## Records supplied
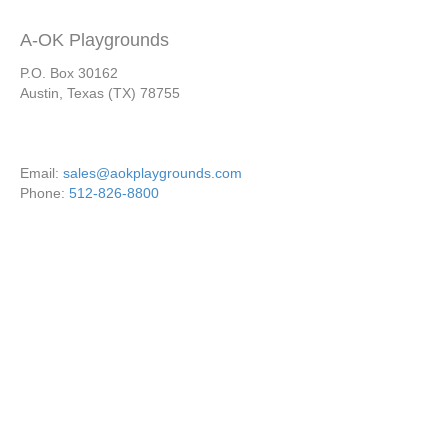
A-OK Playgrounds
P.O. Box 30162
Austin, Texas (TX) 78755
Email:
sales@aokplaygrounds.com
Phone:
512-826-8800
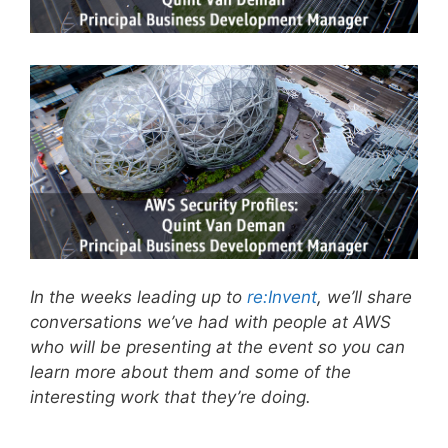
In the weeks leading up to
re:Invent
, we’ll share
conversations we’ve had with people at AWS
who will be presenting at the event so you can
learn more about them and some of the
interesting work that they’re doing.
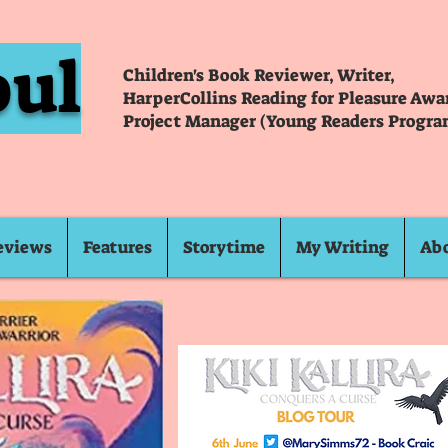
oul
Children's Book Reviewer, Writer,
HarperCollins Reading for Pleasure Aw
Project Manager (Young Readers Progra
eviews
Features
Storytime
My Writing
Ab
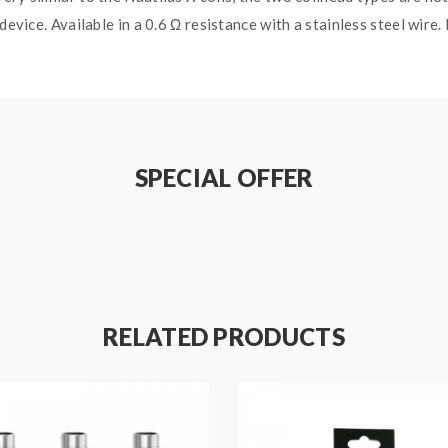
 device. Available in a 0.6 Ω resistance with a stainless steel wi
SPECIAL OFFER
RELATED PRODUCTS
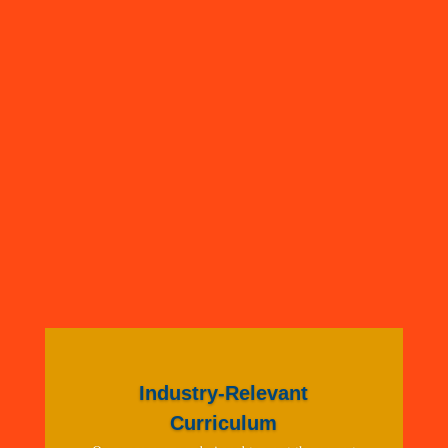
Industry-Relevant
Curriculum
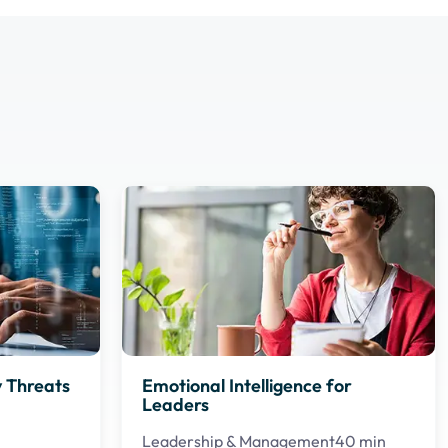
 Threats
Emotional Intelligence for
Leaders
Leadership & Management
40 min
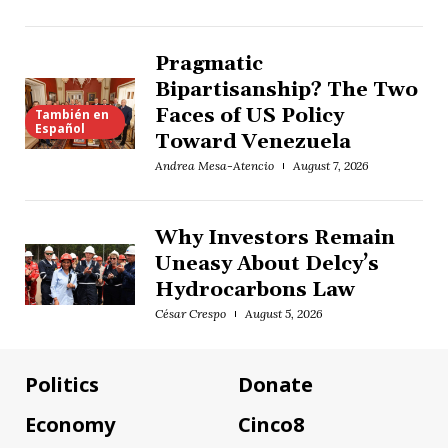
Pragmatic
Bipartisanship? The Two
Faces of US Policy
También en
Español
Toward Venezuela
Andrea Mesa-Atencio
August 7, 2026
Why Investors Remain
Uneasy About Delcy’s
Hydrocarbons Law
César Crespo
August 5, 2026
Politics
Donate
Economy
Cinco8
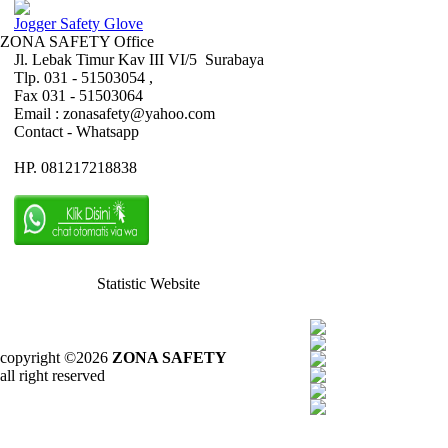
Jogger Safety Glove
ZONA SAFETY Office
Jl. Lebak Timur Kav III VI/5 Surabaya
Tlp. 031 - 51503054 ,
Fax 031 - 51503064
Email : zonasafety@yahoo.com
Contact - Whatsapp
HP. 081217218838
Statistic Website
copyright ©2026
ZONA SAFETY
all right reserved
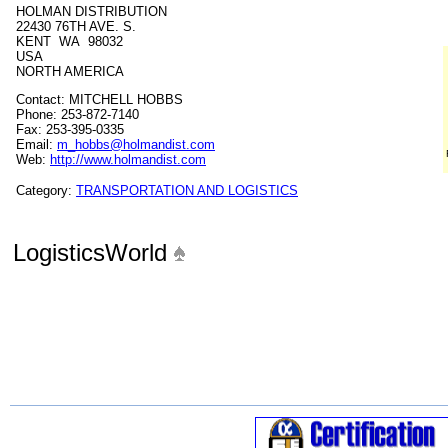
HOLMAN DISTRIBUTION
22430 76TH AVE. S.
KENT WA 98032
USA
NORTH AMERICA
Contact: MITCHELL HOBBS
Phone: 253-872-7140
Fax: 253-395-0335
Email:
m_hobbs@holmandist.com
Web:
http://www.holmandist.com
Category:
TRANSPORTATION AND LOGISTICS
LogisticsWorld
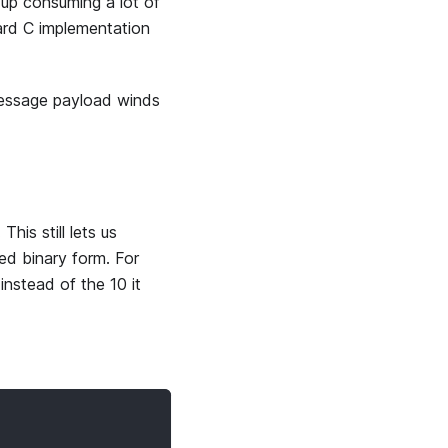
up consuming a lot of
rd C implementation
message payload winds
his still lets us
ed binary form. For
nstead of the 10 it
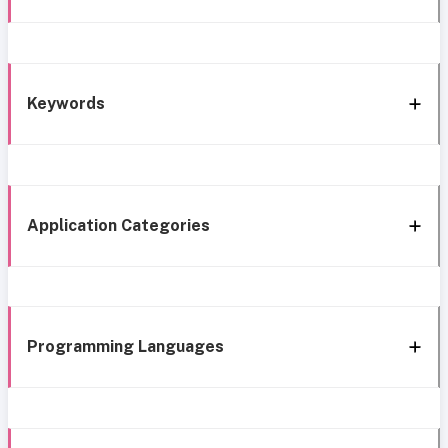
Keywords
Application Categories
Programming Languages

## Try it
Copy every line above as it appears, leaving out the picture markers.

## Answer box
A-OK Playgrounds
P.O. Box 30162
Austin, Texas (TX) 78755
Email:
sales@aokplaygrounds.com
Phone:
512-826-8800
In the weeks leading up to
re:Invent
, we’ll share
conversations we’ve had with people at AWS
who will be presenting at the event so you can
learn more about them and some of the
interesting work that they’re doing.
oul
Children's Book Reviewer, Writer,
HarperCollins Reading for Pleasure Aw
Project Manager (Young Readers Progra
eviews
Features
Storytime
My Writing
Ab
 device. Available in a 0.6 Ω resistance with a stainless steel wi
SPECIAL OFFER
RELATED PRODUCTS
Industry-Relevant
Curriculum
 Threats
Emotional Intelligence for
Leaders
Leadership & Management
40 min
Pragmatic
Bipartisanship? The Two
Faces of US Policy
También en
Español
Toward Venezuela
Andrea Mesa-Atencio
August 7, 2026
Why Investors Remain
Uneasy About Delcy’s
Hydrocarbons Law
César Crespo
August 5, 2026
Politics
Donate
Economy
Cinco8
Jogger Safety Glove
ZONA SAFETY Office
Jl. Lebak Timur Kav III VI/5 Surabaya
Tlp. 031 - 51503054 ,
Fax 031 - 51503064
Email : zonasafety@yahoo.com
Contact - Whatsapp
HP. 081217218838
Statistic Website
copyright ©2026
ZONA SAFETY
all right reserved
HOLMAN DISTRIBUTION
22430 76TH AVE. S.
KENT WA 98032
USA
NORTH AMERICA
Contact: MITCHELL HOBBS
Phone: 253-872-7140
Fax: 253-395-0335
Email:
m_hobbs@holmandist.com
Web:
http://www.holmandist.com
Category:
TRANSPORTATION AND LOGISTICS
LogisticsWorld
up consuming a lot of
rd C implementation
message payload winds
his still lets us
ed binary form. For
nstead of the 10 it
Keywords
Application Categories
Programming Languages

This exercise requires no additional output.